Olivia has taken the quintessential American suburban utopia and added 60s and 70s design influences that help produce a film with dark yet dreamy interiors. The production designer Kate Byron turned to mid-century modernism to create a set that felt ‘alluring, sumptuous and opulent.’ The Palm Springs location blended with mid-century décor such as lively pastel palettes, moody walnut woods, plenty of glass and mirrors as well as smaller home accessories like the vintage Sylvania television.

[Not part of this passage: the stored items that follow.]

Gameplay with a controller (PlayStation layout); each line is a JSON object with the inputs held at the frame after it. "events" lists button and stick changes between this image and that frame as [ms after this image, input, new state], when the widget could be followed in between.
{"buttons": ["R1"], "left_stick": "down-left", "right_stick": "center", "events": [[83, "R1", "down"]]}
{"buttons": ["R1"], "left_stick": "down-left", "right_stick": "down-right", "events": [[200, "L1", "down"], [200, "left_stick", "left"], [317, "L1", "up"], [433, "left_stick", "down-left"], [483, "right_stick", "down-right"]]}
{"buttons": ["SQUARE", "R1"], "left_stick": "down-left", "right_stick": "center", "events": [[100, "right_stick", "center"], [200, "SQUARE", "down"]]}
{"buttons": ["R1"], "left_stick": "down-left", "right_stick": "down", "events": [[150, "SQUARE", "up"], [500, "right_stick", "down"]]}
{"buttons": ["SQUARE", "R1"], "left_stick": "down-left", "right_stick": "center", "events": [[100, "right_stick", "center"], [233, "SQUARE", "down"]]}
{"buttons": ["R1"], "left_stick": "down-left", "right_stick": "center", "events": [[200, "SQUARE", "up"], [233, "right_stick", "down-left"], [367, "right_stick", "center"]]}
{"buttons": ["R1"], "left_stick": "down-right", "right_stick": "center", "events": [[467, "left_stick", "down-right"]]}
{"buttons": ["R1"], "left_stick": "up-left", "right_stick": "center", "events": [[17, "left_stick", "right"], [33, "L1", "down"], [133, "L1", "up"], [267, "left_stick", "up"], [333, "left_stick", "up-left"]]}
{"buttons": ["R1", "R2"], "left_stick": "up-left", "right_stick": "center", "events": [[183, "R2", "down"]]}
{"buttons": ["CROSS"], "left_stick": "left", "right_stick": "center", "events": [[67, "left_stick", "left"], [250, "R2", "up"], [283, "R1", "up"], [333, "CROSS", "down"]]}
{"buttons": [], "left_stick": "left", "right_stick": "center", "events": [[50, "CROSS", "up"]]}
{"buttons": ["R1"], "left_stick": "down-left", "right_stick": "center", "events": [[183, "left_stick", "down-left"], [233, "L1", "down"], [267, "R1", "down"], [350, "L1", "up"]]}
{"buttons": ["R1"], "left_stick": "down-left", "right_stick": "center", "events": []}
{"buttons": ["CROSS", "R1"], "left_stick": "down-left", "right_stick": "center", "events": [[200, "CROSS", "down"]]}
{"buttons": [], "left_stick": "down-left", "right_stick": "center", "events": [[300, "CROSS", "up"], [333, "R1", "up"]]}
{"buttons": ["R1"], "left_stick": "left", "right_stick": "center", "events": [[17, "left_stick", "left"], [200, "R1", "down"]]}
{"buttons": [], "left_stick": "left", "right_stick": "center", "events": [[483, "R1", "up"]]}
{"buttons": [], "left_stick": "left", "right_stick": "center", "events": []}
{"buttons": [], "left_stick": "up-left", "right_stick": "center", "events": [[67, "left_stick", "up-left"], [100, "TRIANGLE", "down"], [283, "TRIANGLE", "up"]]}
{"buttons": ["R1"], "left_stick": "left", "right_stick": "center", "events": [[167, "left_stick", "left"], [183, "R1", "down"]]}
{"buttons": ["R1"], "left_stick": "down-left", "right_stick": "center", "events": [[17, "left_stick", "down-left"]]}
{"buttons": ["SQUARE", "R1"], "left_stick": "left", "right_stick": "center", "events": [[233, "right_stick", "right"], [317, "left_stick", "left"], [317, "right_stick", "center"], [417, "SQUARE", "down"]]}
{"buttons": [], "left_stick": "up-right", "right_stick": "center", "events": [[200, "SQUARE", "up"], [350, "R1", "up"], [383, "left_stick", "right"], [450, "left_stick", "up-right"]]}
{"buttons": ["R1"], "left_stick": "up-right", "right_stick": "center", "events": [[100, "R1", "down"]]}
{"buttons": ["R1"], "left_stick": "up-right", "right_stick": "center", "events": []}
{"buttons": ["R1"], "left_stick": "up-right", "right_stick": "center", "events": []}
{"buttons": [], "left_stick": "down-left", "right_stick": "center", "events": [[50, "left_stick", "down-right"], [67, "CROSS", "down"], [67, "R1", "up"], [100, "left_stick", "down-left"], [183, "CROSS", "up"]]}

Olivia has been said to have kept an image of Slim Aarons ‘Poolside Gossip’ above her desk whilst writing Don’t Worry Darling, and this vision can be seen throughout the film. The socialite and glamourous lifestyle via the architecture and interior design, as Slim Aarons himself put it ‘attractive people doing attractive things in attractive places.’
There are key mid-century design players throughout the film, from Albert Frey to Neutra Kaufmann. There is even a scene filmed outside the iconic Kaufmann Desert House, the same building showcased within the image ‘Poolside Gossip’, so there is a real sense of homage and synchronicity.
Mid Century architecture butterfly roofs feature with interior details such as stacked cushions on the living room floor, the teal-coloured bathtub, and a walnut wood record player unit. This film has the design and décor as a storyline element – an idyllic sublime image that holds disturbing secrets underneath.